◆ Enunciado do exercício:
De acordo com o texto sobre a solidão, qual foi a solução de Deus para o homem só?

◆ Texto da página:
+++

Multidão sozinha
“E disse o Senhor Deus: Não é bom que o homem esteja só.”
Gênesis 2:18
A imagem se repete todos os dias, em quase todas as cidades do mundo: pessoas lado a lado — numa fila, num transporte público, numa mesa de restaurante — cada uma dentro de sua própria tela, tecnicamente juntas, verdadeiramente distantes.
Nunca tivemos tantos 'amigos', 'seguidores' e 'conexões'. E, ao mesmo tempo, pesquisas sobre solidão em praticamente todo o mundo apontam para números crescentes, especialmente entre os mais jovens — justamente a geração mais conectada digitalmente da história.
Isso não é coincidência. Deus não projetou o ser humano para relacionamentos que cabem numa tela. Desde o princípio, antes mesmo do pecado entrar na história, Deus já havia identificado algo que não estava bom: o homem só. A solução dEle não foi uma lista de contatos — foi outra pessoa, presente, real, de carne e presença.

+++

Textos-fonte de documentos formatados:
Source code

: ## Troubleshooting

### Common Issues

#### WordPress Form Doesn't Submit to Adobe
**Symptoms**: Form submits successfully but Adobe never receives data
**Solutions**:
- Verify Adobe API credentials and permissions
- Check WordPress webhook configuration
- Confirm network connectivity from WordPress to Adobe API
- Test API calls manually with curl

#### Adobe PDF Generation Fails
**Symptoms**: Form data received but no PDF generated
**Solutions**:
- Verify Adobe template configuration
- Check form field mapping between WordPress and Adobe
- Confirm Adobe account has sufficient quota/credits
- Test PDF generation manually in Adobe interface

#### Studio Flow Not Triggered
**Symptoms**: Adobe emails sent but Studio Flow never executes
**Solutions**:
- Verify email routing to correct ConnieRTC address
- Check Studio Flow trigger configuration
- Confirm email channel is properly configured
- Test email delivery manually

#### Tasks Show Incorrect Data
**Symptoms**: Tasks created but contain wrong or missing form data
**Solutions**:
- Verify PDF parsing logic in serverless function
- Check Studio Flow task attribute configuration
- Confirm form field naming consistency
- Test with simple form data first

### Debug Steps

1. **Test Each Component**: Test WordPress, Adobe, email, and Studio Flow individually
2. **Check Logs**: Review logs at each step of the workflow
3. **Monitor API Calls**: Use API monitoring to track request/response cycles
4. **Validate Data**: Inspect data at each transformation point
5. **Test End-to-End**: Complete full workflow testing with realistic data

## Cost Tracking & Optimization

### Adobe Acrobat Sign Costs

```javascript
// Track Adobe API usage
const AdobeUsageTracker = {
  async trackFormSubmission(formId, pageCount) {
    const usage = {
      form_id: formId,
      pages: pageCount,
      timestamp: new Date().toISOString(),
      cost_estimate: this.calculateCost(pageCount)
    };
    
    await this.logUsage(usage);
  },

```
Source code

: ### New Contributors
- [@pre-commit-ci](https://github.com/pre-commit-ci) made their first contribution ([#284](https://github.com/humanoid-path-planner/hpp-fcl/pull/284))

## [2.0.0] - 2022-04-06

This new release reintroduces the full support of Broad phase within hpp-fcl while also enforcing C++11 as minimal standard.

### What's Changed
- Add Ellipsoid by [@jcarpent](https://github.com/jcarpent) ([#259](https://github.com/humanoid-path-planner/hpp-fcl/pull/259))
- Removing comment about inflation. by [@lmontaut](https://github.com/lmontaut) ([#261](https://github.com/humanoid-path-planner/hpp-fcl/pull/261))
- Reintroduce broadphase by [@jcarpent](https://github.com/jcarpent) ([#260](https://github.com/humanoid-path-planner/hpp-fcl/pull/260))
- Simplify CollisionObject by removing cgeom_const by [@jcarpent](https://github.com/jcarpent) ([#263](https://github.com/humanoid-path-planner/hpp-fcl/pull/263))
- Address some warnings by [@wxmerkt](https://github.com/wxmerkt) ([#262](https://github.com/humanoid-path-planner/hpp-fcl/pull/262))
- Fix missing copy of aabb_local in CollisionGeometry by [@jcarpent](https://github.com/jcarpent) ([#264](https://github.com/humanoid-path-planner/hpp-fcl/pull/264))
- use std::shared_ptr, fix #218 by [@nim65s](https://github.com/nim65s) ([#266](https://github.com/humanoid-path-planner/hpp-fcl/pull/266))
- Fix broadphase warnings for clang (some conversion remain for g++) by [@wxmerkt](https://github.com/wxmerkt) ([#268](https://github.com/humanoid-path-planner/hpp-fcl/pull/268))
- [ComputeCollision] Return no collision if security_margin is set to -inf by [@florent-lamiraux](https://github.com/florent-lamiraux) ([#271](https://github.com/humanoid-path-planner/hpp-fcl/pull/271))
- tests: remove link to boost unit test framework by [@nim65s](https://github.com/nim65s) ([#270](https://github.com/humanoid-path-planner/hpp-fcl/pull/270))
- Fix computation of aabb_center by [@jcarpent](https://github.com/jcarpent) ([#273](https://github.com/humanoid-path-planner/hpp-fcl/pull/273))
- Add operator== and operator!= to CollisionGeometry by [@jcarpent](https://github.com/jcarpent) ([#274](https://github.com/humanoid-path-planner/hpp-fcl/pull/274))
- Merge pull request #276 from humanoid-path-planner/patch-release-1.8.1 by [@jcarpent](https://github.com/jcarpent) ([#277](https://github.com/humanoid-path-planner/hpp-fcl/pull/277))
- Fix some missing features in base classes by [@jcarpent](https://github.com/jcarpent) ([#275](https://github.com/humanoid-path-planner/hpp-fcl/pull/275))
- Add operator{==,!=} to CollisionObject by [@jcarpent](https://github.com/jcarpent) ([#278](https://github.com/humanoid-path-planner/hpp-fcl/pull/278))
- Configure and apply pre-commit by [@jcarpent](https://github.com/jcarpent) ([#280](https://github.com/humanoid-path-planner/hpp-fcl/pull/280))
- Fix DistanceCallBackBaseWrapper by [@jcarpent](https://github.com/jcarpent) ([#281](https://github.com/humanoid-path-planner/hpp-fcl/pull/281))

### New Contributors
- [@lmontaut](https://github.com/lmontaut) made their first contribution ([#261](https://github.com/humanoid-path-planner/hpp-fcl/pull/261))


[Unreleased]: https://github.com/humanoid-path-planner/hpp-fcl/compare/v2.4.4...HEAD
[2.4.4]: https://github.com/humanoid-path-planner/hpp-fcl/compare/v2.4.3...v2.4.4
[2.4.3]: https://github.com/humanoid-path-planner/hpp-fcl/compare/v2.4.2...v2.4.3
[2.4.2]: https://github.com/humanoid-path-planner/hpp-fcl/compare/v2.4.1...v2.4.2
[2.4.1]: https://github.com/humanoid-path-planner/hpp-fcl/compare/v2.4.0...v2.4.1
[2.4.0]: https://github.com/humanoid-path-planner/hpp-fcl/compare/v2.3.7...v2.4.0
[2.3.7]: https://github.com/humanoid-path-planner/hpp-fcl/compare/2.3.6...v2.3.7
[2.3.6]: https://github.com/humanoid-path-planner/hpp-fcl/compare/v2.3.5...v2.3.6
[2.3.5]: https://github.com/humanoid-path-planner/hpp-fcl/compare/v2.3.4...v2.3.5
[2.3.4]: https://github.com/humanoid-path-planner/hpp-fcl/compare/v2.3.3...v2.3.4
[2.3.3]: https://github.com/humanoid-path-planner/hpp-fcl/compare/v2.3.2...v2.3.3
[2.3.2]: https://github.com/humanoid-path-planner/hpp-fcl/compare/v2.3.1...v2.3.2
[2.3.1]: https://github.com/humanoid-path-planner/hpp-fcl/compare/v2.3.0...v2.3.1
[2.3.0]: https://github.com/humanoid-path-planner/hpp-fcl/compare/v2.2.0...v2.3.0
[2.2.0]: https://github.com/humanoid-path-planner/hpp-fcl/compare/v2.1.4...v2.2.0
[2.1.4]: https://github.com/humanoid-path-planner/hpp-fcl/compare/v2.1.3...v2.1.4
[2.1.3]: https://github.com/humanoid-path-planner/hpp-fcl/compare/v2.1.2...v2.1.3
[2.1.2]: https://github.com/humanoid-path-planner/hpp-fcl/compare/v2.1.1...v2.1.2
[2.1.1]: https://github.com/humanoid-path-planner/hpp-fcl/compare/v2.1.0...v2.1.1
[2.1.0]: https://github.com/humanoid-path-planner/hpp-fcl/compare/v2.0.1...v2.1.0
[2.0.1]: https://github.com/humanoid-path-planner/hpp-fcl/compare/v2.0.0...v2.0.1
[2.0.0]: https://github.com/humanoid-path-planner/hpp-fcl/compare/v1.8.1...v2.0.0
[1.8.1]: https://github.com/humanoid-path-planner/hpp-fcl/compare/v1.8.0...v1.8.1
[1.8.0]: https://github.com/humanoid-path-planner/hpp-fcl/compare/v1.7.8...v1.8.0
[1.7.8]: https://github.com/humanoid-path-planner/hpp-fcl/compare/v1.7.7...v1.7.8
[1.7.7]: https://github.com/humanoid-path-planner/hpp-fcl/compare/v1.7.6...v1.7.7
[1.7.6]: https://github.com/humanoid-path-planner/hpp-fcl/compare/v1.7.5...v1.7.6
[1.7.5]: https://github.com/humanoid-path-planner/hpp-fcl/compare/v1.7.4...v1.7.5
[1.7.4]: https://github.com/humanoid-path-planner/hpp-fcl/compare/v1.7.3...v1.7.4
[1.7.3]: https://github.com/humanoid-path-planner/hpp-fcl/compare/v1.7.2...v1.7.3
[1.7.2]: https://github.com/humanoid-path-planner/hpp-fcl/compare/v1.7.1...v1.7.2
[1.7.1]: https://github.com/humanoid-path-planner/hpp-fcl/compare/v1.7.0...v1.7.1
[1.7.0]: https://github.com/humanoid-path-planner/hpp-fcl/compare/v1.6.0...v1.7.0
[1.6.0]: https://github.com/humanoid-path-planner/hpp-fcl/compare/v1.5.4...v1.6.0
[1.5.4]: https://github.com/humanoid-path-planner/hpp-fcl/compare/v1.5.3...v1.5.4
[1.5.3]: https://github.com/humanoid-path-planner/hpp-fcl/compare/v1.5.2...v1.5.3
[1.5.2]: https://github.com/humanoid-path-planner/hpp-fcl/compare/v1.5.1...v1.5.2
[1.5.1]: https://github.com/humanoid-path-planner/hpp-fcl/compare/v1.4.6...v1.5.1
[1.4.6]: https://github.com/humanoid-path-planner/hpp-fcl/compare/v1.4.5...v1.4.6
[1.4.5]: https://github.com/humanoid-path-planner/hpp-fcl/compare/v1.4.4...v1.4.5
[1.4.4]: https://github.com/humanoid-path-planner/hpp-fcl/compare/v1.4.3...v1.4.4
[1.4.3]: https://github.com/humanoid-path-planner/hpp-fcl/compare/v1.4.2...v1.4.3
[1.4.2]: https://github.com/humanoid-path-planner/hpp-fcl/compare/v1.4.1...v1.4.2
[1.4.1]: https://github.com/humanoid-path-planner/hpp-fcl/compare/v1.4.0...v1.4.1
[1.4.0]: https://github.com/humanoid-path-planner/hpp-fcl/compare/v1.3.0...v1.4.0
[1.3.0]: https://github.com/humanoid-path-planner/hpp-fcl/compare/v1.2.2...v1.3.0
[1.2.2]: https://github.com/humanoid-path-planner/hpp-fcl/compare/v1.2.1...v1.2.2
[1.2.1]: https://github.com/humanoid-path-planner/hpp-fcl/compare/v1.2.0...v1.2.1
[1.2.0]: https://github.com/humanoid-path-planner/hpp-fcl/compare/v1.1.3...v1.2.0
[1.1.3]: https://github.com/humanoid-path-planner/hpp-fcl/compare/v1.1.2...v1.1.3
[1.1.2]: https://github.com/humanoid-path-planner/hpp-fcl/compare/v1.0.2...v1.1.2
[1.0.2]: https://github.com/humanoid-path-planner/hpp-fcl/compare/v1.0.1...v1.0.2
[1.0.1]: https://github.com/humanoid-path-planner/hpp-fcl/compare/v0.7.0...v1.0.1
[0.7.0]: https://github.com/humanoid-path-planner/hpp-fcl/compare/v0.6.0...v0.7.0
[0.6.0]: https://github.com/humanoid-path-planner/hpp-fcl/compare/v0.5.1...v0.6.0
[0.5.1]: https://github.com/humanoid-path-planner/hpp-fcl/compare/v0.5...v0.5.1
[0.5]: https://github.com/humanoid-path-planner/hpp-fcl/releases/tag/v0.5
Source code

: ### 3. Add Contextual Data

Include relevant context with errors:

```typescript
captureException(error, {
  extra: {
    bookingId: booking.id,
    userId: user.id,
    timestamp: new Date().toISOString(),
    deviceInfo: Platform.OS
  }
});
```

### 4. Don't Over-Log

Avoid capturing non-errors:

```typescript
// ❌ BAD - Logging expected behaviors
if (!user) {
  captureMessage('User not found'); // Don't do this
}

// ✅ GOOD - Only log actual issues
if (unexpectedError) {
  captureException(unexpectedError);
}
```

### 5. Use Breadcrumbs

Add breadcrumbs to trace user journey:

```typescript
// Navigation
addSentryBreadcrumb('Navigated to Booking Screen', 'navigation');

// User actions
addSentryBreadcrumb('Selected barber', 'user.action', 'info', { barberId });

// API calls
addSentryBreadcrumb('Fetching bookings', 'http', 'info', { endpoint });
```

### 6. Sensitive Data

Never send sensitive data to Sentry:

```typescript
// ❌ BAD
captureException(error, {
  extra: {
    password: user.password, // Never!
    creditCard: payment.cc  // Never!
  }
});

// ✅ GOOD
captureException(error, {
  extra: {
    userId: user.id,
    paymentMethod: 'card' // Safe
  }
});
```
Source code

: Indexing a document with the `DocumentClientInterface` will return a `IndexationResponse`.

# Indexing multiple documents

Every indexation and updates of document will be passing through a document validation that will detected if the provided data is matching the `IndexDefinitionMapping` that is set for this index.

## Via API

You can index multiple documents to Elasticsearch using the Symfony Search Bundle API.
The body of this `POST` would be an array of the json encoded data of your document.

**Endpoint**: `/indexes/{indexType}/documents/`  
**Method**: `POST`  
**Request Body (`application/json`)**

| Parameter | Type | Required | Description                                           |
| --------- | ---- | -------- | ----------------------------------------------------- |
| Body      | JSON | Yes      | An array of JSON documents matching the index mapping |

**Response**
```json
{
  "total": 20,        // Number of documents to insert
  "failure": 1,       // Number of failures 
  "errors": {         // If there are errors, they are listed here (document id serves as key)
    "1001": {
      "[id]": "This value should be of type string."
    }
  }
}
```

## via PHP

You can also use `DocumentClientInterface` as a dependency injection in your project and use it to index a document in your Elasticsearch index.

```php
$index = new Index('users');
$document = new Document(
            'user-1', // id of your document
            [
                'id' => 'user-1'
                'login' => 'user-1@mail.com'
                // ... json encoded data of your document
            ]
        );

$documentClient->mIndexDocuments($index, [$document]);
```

+++

◆ Área de resposta:
Outra pessoa, presente, real, de carne e presença.